0x08 interesting last point
Since it is easy to confuse whether it can only bypass UAC, I decided to spend a little time developing a new PoC, which can gain local system permissions without relying on UAC. Sometimes, I like to exploit the Write Vulnerability to prove that this can be done. To convert the original PoC to the PoC that grants local system permissions, I need a different application to redirect. In my opinion, the most likely goal is to register a scheduled task. Sometimes you can pass any parameter to the task processing process. Therefore, there are three restrictions for implementing this task. A common user must be able to start it, and it must start a process with local system permissions, the process must have any command line specified by the user. After some searches, I found the ideal target: Windows Store Maintenance Task (Windows Store Maintenance Task ). As we can see, it runs as a local system user.
By using the icacls tool to view the DACL of the task file, we can determine that normal users can start it. Note that the following items, nt authority \ Authenticated Users, have read and execute (RX) permissions.

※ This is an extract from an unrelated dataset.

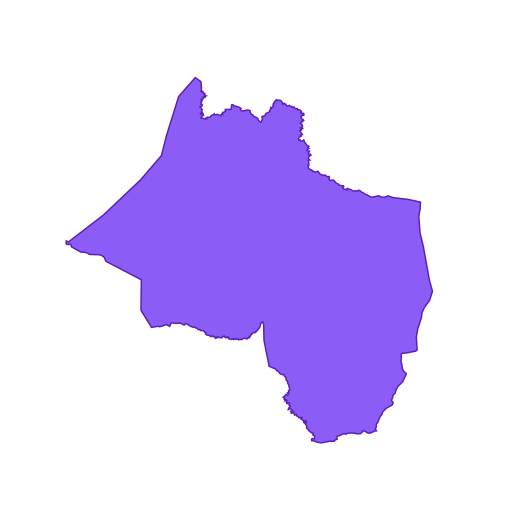 outline of Cahora Bassa, Tete, Mozambique, rotated 110°
{"feature_id": "85939544B63348478902842", "entity_name": "Cahora Bassa", "entity_type": "district", "adm_level": 2, "iso_a3": "MOZ", "parent_name": "Mozambique", "parent_adm1": "Tete", "projection": "equal_earth", "projection_center": [32.439, -16.08], "detail": "fine", "context": "isolated", "style": "filled", "palette": "violet", "viewbox_px": 512, "rotation_deg": 110, "n_neighbors": 0, "source": "geoboundaries", "source_scale": "gbopen_adm2", "svg_char_len": 6123}
<svg xmlns="http://www.w3.org/2000/svg" viewBox="0 0 512 512"><g transform="rotate(110 256 256)"><path d="M379.1,83.0L378.0,84.5L375.1,84.6L372.7,85.4L371.3,84.7L364.7,84.5L361.7,83.5L359.3,83.6L354.6,81.6L349.3,77.0L347.1,76.9L345.1,79.5L343.2,79.1L339.6,79.6L337.2,78.3L334.3,78.6L330.0,78.1L324.2,75.2L315.7,74.4L314.9,74.8L314.0,77.3L312.3,79.6L307.0,82.5L306.2,83.5L301.7,84.6L298.8,86.1L297.3,85.0L295.6,81.4L290.7,73.3L289.2,72.5L277.4,77.6L269.1,79.1L257.7,79.4L252.5,80.6L247.0,80.2L238.2,77.7L228.8,78.1L219.1,85.0L190.0,101.9L178.1,109.8L163.3,116.5L155.5,117.9L149.1,119.9L150.7,132.0L154.2,147.0L154.3,152.5L156.4,154.7L157.3,156.7L157.8,159.0L157.3,161.3L160.6,166.1L161.3,168.6L160.6,172.4L160.5,175.8L160.0,176.5L159.9,178.3L159.2,180.0L159.0,181.9L159.4,182.5L160.7,182.7L160.5,184.2L161.6,186.4L161.2,193.1L161.7,193.6L162.5,193.1L163.0,195.7L162.9,197.1L162.3,198.0L160.7,197.3L160.2,197.7L161.0,202.0L160.2,203.3L160.3,205.0L158.5,208.3L158.2,209.6L159.5,211.9L159.6,213.2L156.3,214.3L157.2,216.7L156.2,218.4L157.5,220.6L157.0,221.0L157.4,222.1L156.9,224.2L155.2,226.8L156.5,228.2L157.2,231.2L156.3,232.0L156.6,233.2L156.1,233.9L156.1,235.5L155.5,236.7L153.5,237.7L152.8,237.4L152.6,238.1L151.8,237.7L149.4,238.7L148.6,239.7L148.0,239.6L147.4,238.3L146.7,239.9L146.1,240.2L144.1,240.2L142.5,238.8L141.7,239.8L142.7,240.8L142.4,241.7L139.1,241.7L139.8,243.2L139.4,244.2L138.1,244.1L136.8,242.9L136.3,244.3L134.8,243.9L134.7,245.8L132.3,249.4L130.6,250.8L132.2,251.8L132.9,253.1L131.7,254.3L132.5,255.4L131.6,256.0L129.8,256.3L128.0,254.6L127.1,255.5L126.1,253.9L123.3,257.6L122.1,256.5L121.4,257.3L120.5,256.0L120.2,257.6L118.9,256.4L117.0,257.5L116.1,259.0L116.0,260.3L115.8,259.6L114.7,259.5L114.3,258.7L113.6,259.0L113.5,258.1L112.7,258.3L112.3,257.6L111.8,258.1L111.3,260.2L109.5,261.4L108.0,260.5L107.2,259.2L106.8,259.5L107.1,260.6L106.4,259.6L105.9,259.7L105.7,260.5L106.5,262.2L105.8,263.0L104.9,262.6L104.0,263.8L103.9,266.0L104.4,266.8L103.4,267.5L104.0,269.0L103.6,271.0L103.0,271.4L103.9,272.6L103.2,273.3L103.7,274.4L103.1,276.3L104.1,277.1L104.3,278.1L103.9,278.9L104.0,279.8L103.2,280.0L103.6,280.7L102.9,281.5L104.3,282.7L103.0,283.2L103.1,283.8L101.9,284.9L101.5,286.2L102.3,290.4L103.2,290.2L103.9,291.2L105.4,291.5L105.9,291.0L106.7,291.8L108.2,291.7L108.6,291.1L110.5,291.3L111.5,291.9L111.3,292.9L113.8,292.5L114.6,293.1L115.8,292.4L118.4,295.2L119.7,295.7L120.2,295.2L121.0,295.4L122.7,297.9L123.6,297.9L124.3,297.1L125.6,296.7L128.8,297.3L127.7,300.2L126.6,301.0L125.7,302.7L125.5,306.0L124.5,307.3L124.5,308.7L122.6,311.0L121.5,311.1L121.5,313.2L122.4,315.3L123.2,315.8L124.6,319.3L123.9,320.6L122.5,320.5L122.0,322.3L122.1,326.5L123.0,327.8L121.8,328.8L122.0,330.1L122.3,330.6L126.7,329.6L128.8,335.0L130.5,334.3L132.3,335.5L132.3,336.4L133.8,336.6L134.2,335.8L135.1,337.1L136.0,337.1L136.3,339.1L136.1,340.6L137.2,342.5L137.3,343.3L136.7,343.9L137.8,344.4L139.2,346.1L140.9,346.3L141.8,347.5L142.2,349.2L142.9,349.1L143.4,350.0L143.7,349.3L144.2,349.5L144.9,351.2L144.6,353.3L145.2,354.6L144.0,355.0L142.3,354.2L141.5,355.8L141.1,354.8L141.3,353.8L140.4,354.5L140.5,355.9L139.9,355.0L139.4,355.5L139.4,356.6L136.9,356.5L135.0,359.7L134.0,358.2L132.4,358.0L132.3,359.7L131.0,359.4L129.7,360.4L128.9,359.9L128.4,360.8L127.8,360.1L127.3,360.8L126.3,359.4L125.0,359.9L124.4,358.2L124.0,358.2L123.7,359.1L122.8,358.0L122.9,358.9L122.0,359.0L121.7,359.9L121.0,359.7L121.0,361.1L120.3,361.3L120.0,362.1L120.4,362.6L119.7,362.6L119.9,363.5L119.4,363.2L119.1,364.2L116.8,364.7L111.0,367.4L109.1,374.1L132.5,383.2L173.5,381.3L193.9,379.2L223.9,390.5L269.7,413.4L306.9,437.0L306.7,439.5L309.4,438.5L309.8,437.4L308.6,434.8L308.6,433.8L310.5,432.6L312.2,422.2L310.8,416.5L311.4,412.8L308.4,403.6L308.3,401.2L309.2,398.0L312.3,395.3L317.6,355.6L346.4,345.5L358.8,329.8L355.3,323.6L355.6,322.8L354.2,320.4L351.1,317.0L351.6,313.0L348.5,312.9L347.7,312.4L346.7,308.3L344.9,303.9L345.5,299.9L343.8,299.1L343.4,298.1L344.5,293.3L344.4,290.7L343.7,289.5L344.2,288.0L344.0,287.0L344.9,285.2L344.4,283.6L345.0,282.5L344.2,280.0L345.1,277.9L345.0,277.0L346.5,276.8L347.1,275.2L346.5,272.6L347.2,271.5L346.9,270.4L345.7,269.5L346.4,268.7L346.2,267.8L347.1,265.8L346.4,265.8L346.7,265.3L346.3,265.0L345.8,265.3L345.7,264.2L345.0,264.0L345.3,263.0L344.6,260.1L343.5,260.1L342.7,259.4L342.8,258.4L342.2,258.2L343.2,256.9L342.6,255.2L341.8,255.5L341.5,254.2L343.2,253.3L343.1,252.1L342.6,251.3L342.9,250.6L342.0,249.7L342.1,248.5L341.2,248.4L341.5,247.4L340.7,246.4L340.9,245.7L340.1,245.3L340.7,243.6L339.6,242.2L339.6,241.1L337.1,238.8L337.3,237.6L336.9,236.0L336.2,236.1L335.9,235.3L335.1,235.0L335.0,234.2L333.9,234.9L333.1,233.7L331.1,234.0L331.0,233.3L329.0,232.6L328.7,231.1L327.7,230.2L326.9,230.3L326.6,229.6L325.5,229.7L324.8,229.0L321.7,228.1L317.5,228.4L316.0,227.7L315.8,227.1L317.7,225.4L332.6,219.6L355.2,205.9L355.5,198.6L356.7,197.5L356.4,196.5L358.5,192.8L358.6,191.1L357.9,189.6L359.6,187.5L360.1,186.0L362.0,185.5L363.2,183.3L364.6,182.8L365.7,181.4L369.9,178.6L371.5,179.4L373.0,178.4L373.8,179.6L374.7,178.3L375.6,178.3L376.1,178.7L375.7,179.6L376.0,180.8L377.5,180.9L379.4,182.1L379.6,180.5L381.0,180.5L380.9,178.7L382.0,179.2L381.3,177.7L382.5,177.8L384.1,176.5L383.9,175.9L383.3,176.4L382.8,174.1L384.9,173.9L385.1,172.7L385.5,172.4L387.5,173.2L389.3,173.2L389.1,172.6L388.0,172.1L387.9,170.5L388.4,169.1L390.2,170.3L390.9,169.1L392.2,169.4L389.8,167.5L390.8,167.5L390.7,166.6L392.3,165.3L391.1,163.9L392.3,163.1L392.7,161.2L393.4,160.3L392.1,157.6L393.8,157.9L394.4,155.3L395.7,154.5L394.7,153.9L394.6,153.0L393.8,153.2L393.5,152.8L394.9,152.2L395.1,151.6L396.4,153.2L397.9,150.5L400.5,149.5L401.5,146.8L402.1,146.6L403.5,142.1L403.0,141.8L404.8,141.2L404.9,139.5L407.3,138.6L407.9,138.8L408.2,140.5L409.0,141.2L410.5,140.5L410.0,139.0L410.1,135.4L409.4,131.0L404.6,123.0L404.2,121.1L403.1,118.9L402.1,119.0L400.3,117.1L398.2,118.3L397.4,118.0L396.4,116.3L392.9,112.8L392.6,110.4L391.4,109.6L389.3,105.0L388.4,99.9L387.3,97.2L385.2,95.9L384.0,96.2L383.6,95.8L383.5,93.8L384.1,90.3L383.4,88.1L379.6,84.2L379.1,83.0Z" fill="#8b5cf6" stroke="#5b21b6" stroke-width="1.5"/></g></svg>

Finally, by checking the XML task file, we can check whether common users can pass arbitrary parameters to the task. In WSTask, it uses a custom COM handler, but allows you to specify two command line parameters. This causes the executable file c: \ windows \ system32 \ taskhost.exe to be executed as a local system user and has any command line parameters.
Here, modify pocto use the "taskhost.exe" cache entry and use the DLL path as a parameter to start the task. There is also a fixed limit. Specifically, the worker can only work on 32-bit windows 8.1( No 32-bit taskhost.exe can be redirected on 64-bit platforms ). However, I am sure it can work on 64-bit through some efforts. Because the vulnerability has been fixed, I provide a new PoC, which is attached after the original issue.
0x09 conclusion
I hope I have proved that in order to ensure that the vulnerability is fixed, the vulnerability researchers will make some efforts. In the end, it is a compromise between the time spent on PoC development and vulnerability repair, especially when the vulnerability is complex or not obvious.
? In this case, I think I have made a correct balance. Although from the PoC I sent to Microsoft, on the surface, they simply bypassed UAC and combined the report to determine the true severity and develop patches. Of course, if they want to push back and claim that this is not usable, I will develop a more powerful PoC. Through further demonstration of the severity, I have also developed an available vulnerability that can be exploited to obtain local system permissions through a common user account.
? Disclosure of PoC is valuable in mitigating the public vulnerabilities developed by users or security companies. Without PoC, it is quite difficult to verify that security issues have been fixed or mitigated. It also helps inform researchers and developers about the types of issues they need to pay attention to when developing secure and sensitive applications. Vulnerability mining is not the only way for Project Zero to help the software improve security. Education is equally important.
Project Zero's mission is to solve software vulnerabilities. Developing Concept verification helps software vendors or open-source projects to take informed actions to fix vulnerabilities is also an important part of our responsibility.